- Text under study -
There is are two well tested green technologies capable to provide stable power. Hydro and nuclear. We do not have place to build more hydro in Australia. Nuclear is only option.
Keep burning coal due to radiophobia is just stupid. And we will not get anything else in time.
I'm not against Nuclear, go for it.
It's not cost competitive, so I don't think the government should be subsidizing it, but I say we reduce the laws banning it to merely enforcing strong environmental protections (as we should on all things).
Let's say we did that today.
Let's assume you already have a site picked out and ready to go, and that no protestors are going to stop the build.
It'll still be 10 years before it turns on and produces it's first watt: https://www.climatecouncil.org.au/nuclear-power-stations-are-not-appropriate-for-australia-and-probably-never-will-be/
I'd be curious if you can find a source with a shorter build time quote, so link us.
In the meantime under this proposal, the existing coal plants are still going to shut down.
With the nuclear not ready to plug the gap.
So either the government pays for the construction of more coal (because no investment company or bank will touch it), or more renewables + storage is going to go in.
In fact, within a year we'd have some new solar and wind producing power, more in year 2, more in year 3 etc.
By the time the Nuclear plant passes it's shakedown tests, we probably don't need it anymore.
I've got strong opinions about which tech we should be going for based on ecological reasons, but the fact we are going to wind and solar + storage is based on pragmatic economic reasons.
Also, ANU has identified over 3000 promising sites for pumped hydro in Australia.
Some of them could probably be straight hydro I assume.
I'm not against those either, let's go!

- Dataset content -

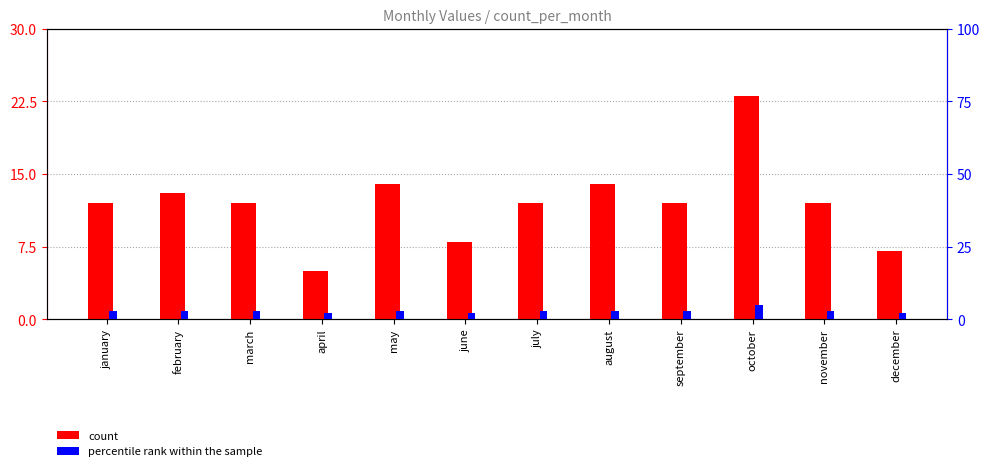

Read the count value at october, to the nearest 5.

25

- Your objective -
Translate into French this sentence from the discussion of nuclear power in Australia: "Also, ANU has identified over 3000 promising sites for pumped hydro in Australia."

- Result for this exercise -
De plus, l'ANU a recensé plus de 3 000 sites prometteurs pour des stations de transfert d'énergie par pompage en Australie.